Reunido el Congreso Constituyente a principios de
1856, el alegato giró en torno a dos cuestiones:
primera, la elaboración de una nueva legislación y segunda, la restauración de
la Constitución de 1824. En otras palabras, entre tintes de ideas avanzadas y
drásticas cuyo primordial interés era la transformación de la sociedad y gamas
tonales inclinadas a frenar una reforma trascendente y orientada a los cambios
paulatinos.
Algunos
partidarios de ideas avanzadas, como Ignacio Manuel Altamirano (1834-1893),
Guillermo Prieto (1818-1897) y Ponciano Arriaga (1811-1863)

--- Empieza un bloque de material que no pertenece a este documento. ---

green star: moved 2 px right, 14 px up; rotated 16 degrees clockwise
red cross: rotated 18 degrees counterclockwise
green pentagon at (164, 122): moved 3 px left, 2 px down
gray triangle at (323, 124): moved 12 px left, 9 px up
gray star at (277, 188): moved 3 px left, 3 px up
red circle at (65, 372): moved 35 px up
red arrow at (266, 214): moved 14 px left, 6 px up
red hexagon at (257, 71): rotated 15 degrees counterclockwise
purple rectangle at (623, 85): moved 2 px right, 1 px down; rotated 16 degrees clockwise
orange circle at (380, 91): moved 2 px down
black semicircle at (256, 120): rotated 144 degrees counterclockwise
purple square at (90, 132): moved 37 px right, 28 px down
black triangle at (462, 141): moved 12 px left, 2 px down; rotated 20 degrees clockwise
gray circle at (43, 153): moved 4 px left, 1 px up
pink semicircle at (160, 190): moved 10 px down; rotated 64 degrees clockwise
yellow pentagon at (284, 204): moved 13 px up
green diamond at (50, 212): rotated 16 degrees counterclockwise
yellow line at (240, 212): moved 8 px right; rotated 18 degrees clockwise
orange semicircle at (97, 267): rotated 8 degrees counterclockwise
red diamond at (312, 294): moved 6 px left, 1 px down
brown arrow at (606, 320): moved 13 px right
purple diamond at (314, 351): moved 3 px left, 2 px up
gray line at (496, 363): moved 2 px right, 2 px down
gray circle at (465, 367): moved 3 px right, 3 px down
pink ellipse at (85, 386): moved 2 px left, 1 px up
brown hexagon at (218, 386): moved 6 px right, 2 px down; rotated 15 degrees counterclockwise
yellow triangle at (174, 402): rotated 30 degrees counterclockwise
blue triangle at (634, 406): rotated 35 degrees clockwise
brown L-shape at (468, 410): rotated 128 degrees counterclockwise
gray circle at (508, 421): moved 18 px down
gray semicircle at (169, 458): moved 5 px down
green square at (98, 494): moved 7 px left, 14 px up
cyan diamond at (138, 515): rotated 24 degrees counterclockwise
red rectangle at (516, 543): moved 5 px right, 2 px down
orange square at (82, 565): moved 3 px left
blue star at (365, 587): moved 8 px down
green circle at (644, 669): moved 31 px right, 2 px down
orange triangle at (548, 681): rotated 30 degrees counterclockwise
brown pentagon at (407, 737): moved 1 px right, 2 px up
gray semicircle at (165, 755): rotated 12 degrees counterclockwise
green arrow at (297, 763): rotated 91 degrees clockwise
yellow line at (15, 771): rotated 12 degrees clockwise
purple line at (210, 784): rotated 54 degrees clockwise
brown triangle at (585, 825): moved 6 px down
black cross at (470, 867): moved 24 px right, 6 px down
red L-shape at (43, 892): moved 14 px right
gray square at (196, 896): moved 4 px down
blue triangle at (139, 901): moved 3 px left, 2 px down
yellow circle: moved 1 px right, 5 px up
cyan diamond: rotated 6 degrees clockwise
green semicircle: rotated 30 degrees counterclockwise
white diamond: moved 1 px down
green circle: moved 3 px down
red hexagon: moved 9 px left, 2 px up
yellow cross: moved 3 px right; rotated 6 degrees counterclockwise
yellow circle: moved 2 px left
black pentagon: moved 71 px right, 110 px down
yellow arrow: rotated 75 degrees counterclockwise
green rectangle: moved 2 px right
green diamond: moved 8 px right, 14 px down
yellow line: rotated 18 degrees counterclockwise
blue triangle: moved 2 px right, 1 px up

y a diferencia de los tonos moderados como Ignacio Comonfort (1812-1863) y José
María Lafragua (1813-1875), querían realizar cambios en la legislación e
implantar leyes que colaboraran al progreso económico, político y cultural de
la República. Y es que sin duda alguna, de aquellas sesiones como lo fueron las
Leyes de Reforma y la nueva Constitución
de 1857, resultaron medidas drásticas que a pesar de estar diseñadas para
el progreso del país, fueron también el detonante del periodo conocido como la
Guerra de Tres años.
Aquella legislación era arbitraria. Lo era porque
tocaba un punto vulnerable de México: una sociedad que no acababa de
sobreponerse a la transformación de sus tradiciones. Tradiciones en las cuales
no encajaban esas leyes fabricadas por liberales cuya doctrina política estaba
pensada para el porvenir y no para su realidad socioeconómica presente. Vino
así el desconocimiento de esa legislación por parte de Félix Zuloaga (1813-1898),
quien representaba una parte de la facción conservadora y quien además fue
nombrado Presidente de la Republica, una vez que Comonfort abandonó el país. Al mismo tiempo, la renuncia del último representó la
toma de posesión de Benito Juárez (1806-1872) como Presidente interino, quien
hasta ese momento había ocupado el cargo de Vicepresidente de la
República. Esto ocasionó una dualidad de poderes en el país.
Una vez Juárez en
el poder, reivindicó la Constitución y las Leyes de Reforma y abandonó la
capital, debido a que la facción conservadora representada por Zuloaga se había
adueñado de aquel sitio. Juárez entonces instaló su gobierno en Guanajuato
primero y al año siguiente en Veracruz. Y, así, con la
dualidad de poder, tuvo lugar la pugna entre facciones. En el fondo el asunto
giraba en torno a dos problemas centrales: la transformación violenta del modo
de vida de la sociedad mexicana y la conservación de las tradiciones,
hábitos y modos de vida, así como la creencia de que ésta progresaría mediante
las relaciones monárquicas. La Constitución
de 1857 y las Leyes de Reforma atacaban principalmente las costumbres, así
lo consideró el clero y los monarquistas conservadores. Para éstos, aquella
legislación fue una violación a la práctica de sus creencias y el clero que a
lo largo del siglo XIX había sido partícipe de la política de México, se
encontró cada vez más impotente frente a la Reforma.
Bajo este
contexto, otro grupo político “...que no estaba ni con Juárez ni con Zuloaga”, se pronunció contra el gobierno establecido. El general
Miguel Miramón (1832-1867), cabeza de aquel grupo, asumió la Presidencia de la
República desde el 2 de febrero de 1859. Este gobierno fue desconocido por
Juárez y un año y medio después fue derrotado. Una vez victoriosos los
republicanos juaristas se instalaron en el país los postulados liberales. Sin
embargo, cuando Juárez entró a la capital el 11 de enero de 1861, se encontró
con una economía en bancarrota y con una sociedad que no encajaba dentro de la
legislación reformista.
Con todo, el dominio de los liberales republicanos
en México durante esta época y hasta el Segundo
Imperio, sería precario o constantemente amenazado por los monarquistas que
deseaban la continuación del antiguo régimen imperial. Ambas matizaciones
políticas, que a su vez abarcaban otras, perseguirían tres cosas: la entrada
del capitalismo en México, la conservación de sus intereses y, finalmente, el
orden interior, el problema fue que no existió acuerdo en sus propuestas
políticas como tampoco en relación a la forma de gobierno para México.